Key DO-specific notes:

pgvector is pre-installed on DigitalOcean Managed PostgreSQL 14+. You do not need to install it manually after restore.
PITR restores create a new cluster — update DATABASE_URL in your environment after the restore cluster is ready.
Connection pooling (PgBouncer) is a separate service — after restoring to a new cluster, update the pooler to point to the new host.
Backups are stored in the same region as your cluster.

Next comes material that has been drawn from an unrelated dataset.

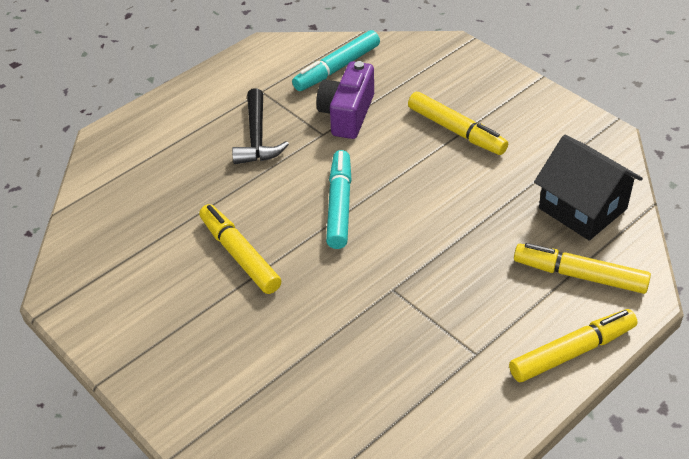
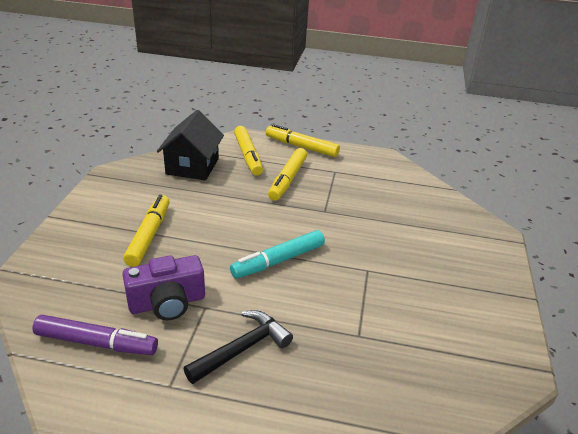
camera: 130 degrees left, 10 degrees down
(239, 255) = (372, 288): yellow marker -> yellow marker (288, 179)
(337, 68) = (97, 342): turquoise marker -> purple marker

For disaster recovery across regions, enable cross-region replica or use pg_dump + Spaces to a different region.

Recommended backup schedule

Frequency	Method	Retention
Hourly	WAL archiving to S3/Spaces (if enabled)	7 days
Daily	`pg_dump` + Typesense JSONL export	30 days
Weekly	Full `pg_dump` snapshot	90 days
Before migrations	Manual `pg_dump`	Keep until migration verified

Recovery checklist

Stop the gateway (docker compose down astra) to prevent writes during restore.
Restore PostgreSQL from backup.
Run migrations to ensure schema is current: npx drizzle-kit migrate.
Restore Typesense collections, or rebuild from PG: npx astra reindex.
Restart the gateway: docker compose up -d astra.
Run npx astra doctor and verify all agents report healthy.
Send a test message to a representative agent and verify memory retrieval is working.